Reflections by Jeremy Alger

As we approach the last game of the NFL season the thirty teams not in that game are starting preparations for next year. One of the first questions is “Who will be their coach?” More than a handful of teams have replaced their head coach in the last few days. In that discussion and guessing who will be a good coach there is a concept called the coaching tree. It is essentially the different coaches that have worked as assistant coaches under other specific head coaches.
Andy Reid is coaching in the Super Bowl this year. His coaching tree is vast. Teams assume that someone who worked under Andy Reid will have the ability to be a good coach.
We look at this tree concept in realms other than coaching. If you were to make a coaching tree for Jesus you would easily give it twelve branches, one for each of the disciples. These are who Jesus directly taught how to serve and how to lead.
But as you consider those twelve it doesn’t take long to notice the bad branch. Judas betrayed Jesus and literally sold Him out to be crucified! We know that Jesus was without fault, yet his teaching wasn’t enough to steer Judas on the right path.
I understand that Jesus needed to die for our sins according to prophesy, so I am not suggesting that it would be better if Judas hadn’t betrayed Jesus. But I am confident from Judas’ final days that he regretted it himself.
NFL owners are often shocked when a coach from a good coaching tree turns out to be a dud of a coach. We Christians seem to be shocked when people whom we look up to fail. The church is getting rocked repeatedly by people whom we regard as leaders and pillars that are falling away or just walking away from the faith that they have professed. But if we think of the one out of twelve rate of failure for Jesus’ own disciples, perhaps we should not be so surprised.
Some people are living guarded lives instead of being open and intimate with people because they are afraid that someone might disappoint or even worse, actually betray them. I want to say that they are making a mistake that is costing them and the world the blessings of what they could do if they lived by faith rather than by fear.
Jesus knew the prophecies. He knew that He was headed for a painful, terrible fate. In the upper room Jesus made clear that He knew what Judas was going to do before it happened. But before Jesus made that revelation He humbled Himself and washed the disciples’ feet. Then He gave them the gift of communion, an opportunity to unite with Christ in His death and resurrection. Those things were done with/for Judas.

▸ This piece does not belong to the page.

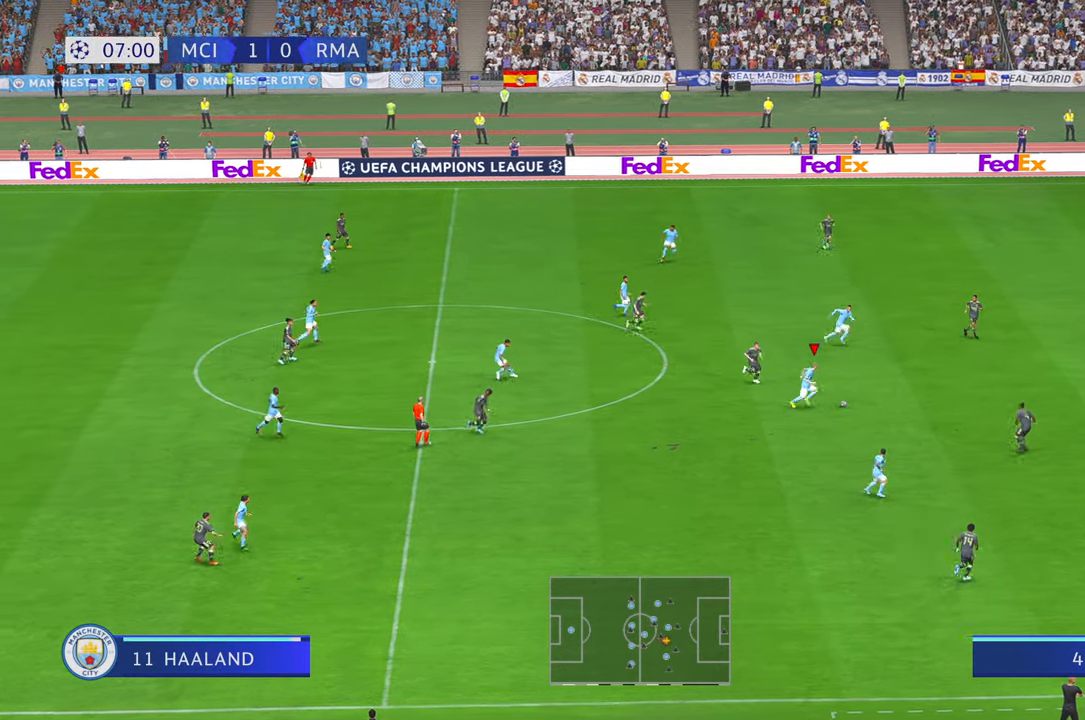
{"buttons": ["R2"], "left_stick": "up-right", "right_stick": "center", "events": [[484, "left_stick", "up-right"]]}
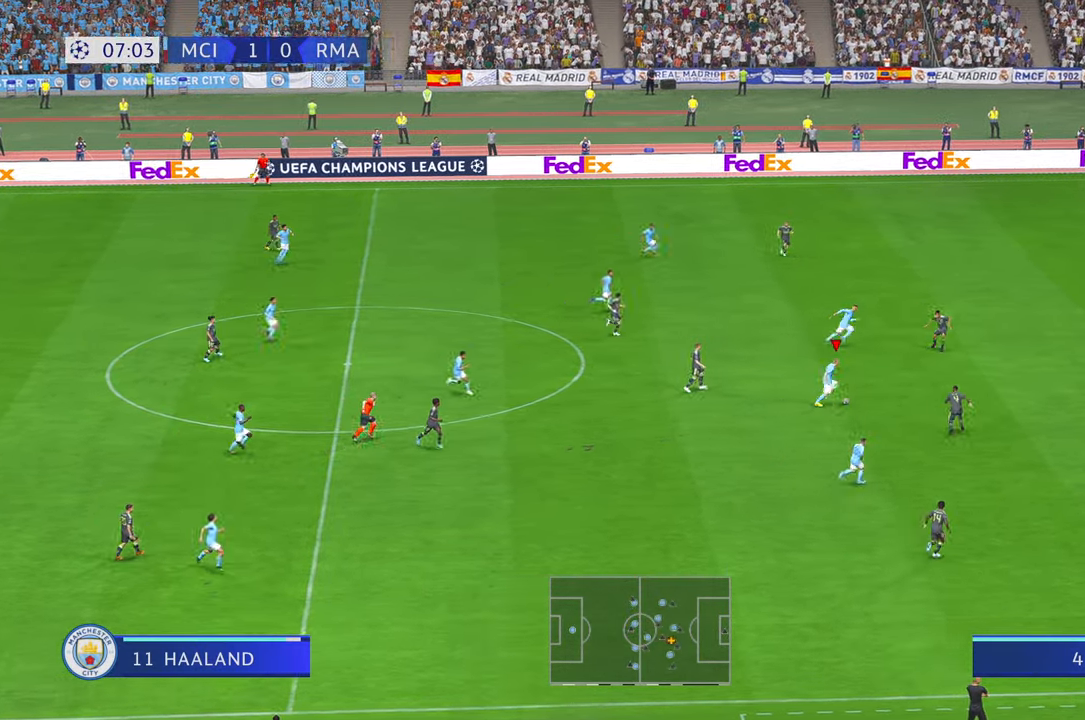
{"buttons": ["R2"], "left_stick": "up-right", "right_stick": "center", "events": []}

The point is that Jesus didn’t guard Himself from being hurt or abandoned or betrayed. He loved openly (some song writers would say recklessly). If we are going to be our best and do our best for the Kingdom of God that is the example that we need to follow. Open our hearts, our doors, and our lives to people; a fraction of whom will hurt us.
All of those we open up to will be blessed by what God is doing in and through us, and when we are hurt Jesus will be our comforter, who knew every ounce of the pain that we feel.